Cela signifie que l’antisémitisme en Hongrie, en Pologne, dans certains milieux d’extrême-droite en France, ou même au sein de l’administration Trump ou des milieux Évangélistes, cet antisémitisme est acceptable. Ce qui ne l’est pas, c’est une position anticoloniale. C’est ce que signifie en réalité la phrase de Macron : l’anticolonialisme est une forme réinventée de racisme.

Si l’antisionisme est du racisme, alors le sionisme devient une forme d’antiracisme…

E.S. : Macron se fait le porte-voix au niveau officiel de ces intellectuels qui tentent d’imposer l’idée, disons depuis le début des années 2000, selon laquelle l’antiracisme serait une nouvelle forme de racisme. Et il marche sur les pas de ces néoconservateurs pour qui l’anticolonialisme serait la nouvelle forme prise par le racisme.

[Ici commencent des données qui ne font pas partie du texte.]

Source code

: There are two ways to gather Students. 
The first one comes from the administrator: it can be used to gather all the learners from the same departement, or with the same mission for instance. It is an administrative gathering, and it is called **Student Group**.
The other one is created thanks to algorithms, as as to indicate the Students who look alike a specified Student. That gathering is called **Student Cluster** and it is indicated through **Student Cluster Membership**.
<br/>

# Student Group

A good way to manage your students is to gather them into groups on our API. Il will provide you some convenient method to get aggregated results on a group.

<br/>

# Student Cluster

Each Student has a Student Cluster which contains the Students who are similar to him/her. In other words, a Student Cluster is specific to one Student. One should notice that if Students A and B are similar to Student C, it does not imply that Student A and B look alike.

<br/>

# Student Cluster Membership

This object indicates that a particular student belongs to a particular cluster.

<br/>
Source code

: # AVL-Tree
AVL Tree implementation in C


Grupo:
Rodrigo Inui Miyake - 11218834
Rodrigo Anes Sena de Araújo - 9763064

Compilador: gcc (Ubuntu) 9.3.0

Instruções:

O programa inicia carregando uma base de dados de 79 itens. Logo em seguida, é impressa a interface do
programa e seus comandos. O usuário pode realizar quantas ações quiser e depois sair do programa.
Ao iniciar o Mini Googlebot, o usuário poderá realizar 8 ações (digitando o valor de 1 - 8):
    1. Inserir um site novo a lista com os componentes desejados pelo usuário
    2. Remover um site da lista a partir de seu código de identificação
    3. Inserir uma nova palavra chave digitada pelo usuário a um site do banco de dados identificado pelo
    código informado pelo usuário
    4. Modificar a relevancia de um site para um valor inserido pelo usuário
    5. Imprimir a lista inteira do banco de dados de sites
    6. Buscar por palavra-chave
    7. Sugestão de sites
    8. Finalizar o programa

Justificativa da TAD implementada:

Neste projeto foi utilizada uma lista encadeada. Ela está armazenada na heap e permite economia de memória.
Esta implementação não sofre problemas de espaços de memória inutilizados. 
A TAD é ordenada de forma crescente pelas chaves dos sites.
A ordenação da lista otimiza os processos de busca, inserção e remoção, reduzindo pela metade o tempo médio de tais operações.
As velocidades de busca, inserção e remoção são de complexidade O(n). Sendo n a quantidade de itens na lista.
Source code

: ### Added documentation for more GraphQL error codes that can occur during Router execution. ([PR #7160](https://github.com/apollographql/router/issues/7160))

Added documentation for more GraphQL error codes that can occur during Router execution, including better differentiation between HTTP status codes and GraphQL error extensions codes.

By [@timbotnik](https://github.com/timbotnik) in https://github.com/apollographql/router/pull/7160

Je pense que la phrase de Macron sur l’antisionisme révèle toute l’intention et en même temps tout le paradoxe de son discours. Le geste du président est double : il fait d’un côté un éloge de la République et de ses « valeurs antiracistes », et de l’autre une abolition de la République elle-même à travers d’une part l’occultation du racisme d’État contemporain et d’autre part le soutien à Israël, un État bâti sur une stricte séparation reposant sur des bases ethno-nationales.

D’un côté on célèbre une Europe qui a su tourner le dos à la barbarie nazie pour devenir « antiraciste », et de l’autre on célèbre le sionisme, c’est-à-dire l’idée que pour lutter contre l’antisémitisme, il faut quitter l’Europe pour s’installer dans un Etat d’apartheid.

Durant la campagne, on a beaucoup reproché à Macron de dire une chose et son contraire. Macron président n’est semble-t-il pas différent.

E.S. : En même temps qu’il déclare dans son discours qu’on ne bâtit aucune fierté sur un mensonge, il reçoit le premier ministre d’un pays qui a construit son existence sur une mystification, celle d’une terre sans peuple pour un peuple sans terre. Macron reconnaît les crimes de Vichy sans rompre avec le racisme d’État, qu’il soit israélien ou français. C’est au fond le style Macron, capable de dire tout et son contraire. C’est ça le réalisme. C’est la Realpolitik.

Propos recueillis par Rafik Chekkat, pour Etat d’Exception.


Eyal Sivan

Essayiste et réalisateur, Eyal Sivan est l’auteur avec Armelle Laborie de « Un boycott légitime » (La Fabrique, 2016), et avec Eric Hazan de « Etat Commun » (La Fabrique, 2012). Ses derniers documentaires sur la Palestine sont : Etat commun, Conversation potentielle 1 (2012), Jaffa, la mécanique de l’orange (2009), et Route 181 (co-réalisé avec Michel Khleifi, 2003).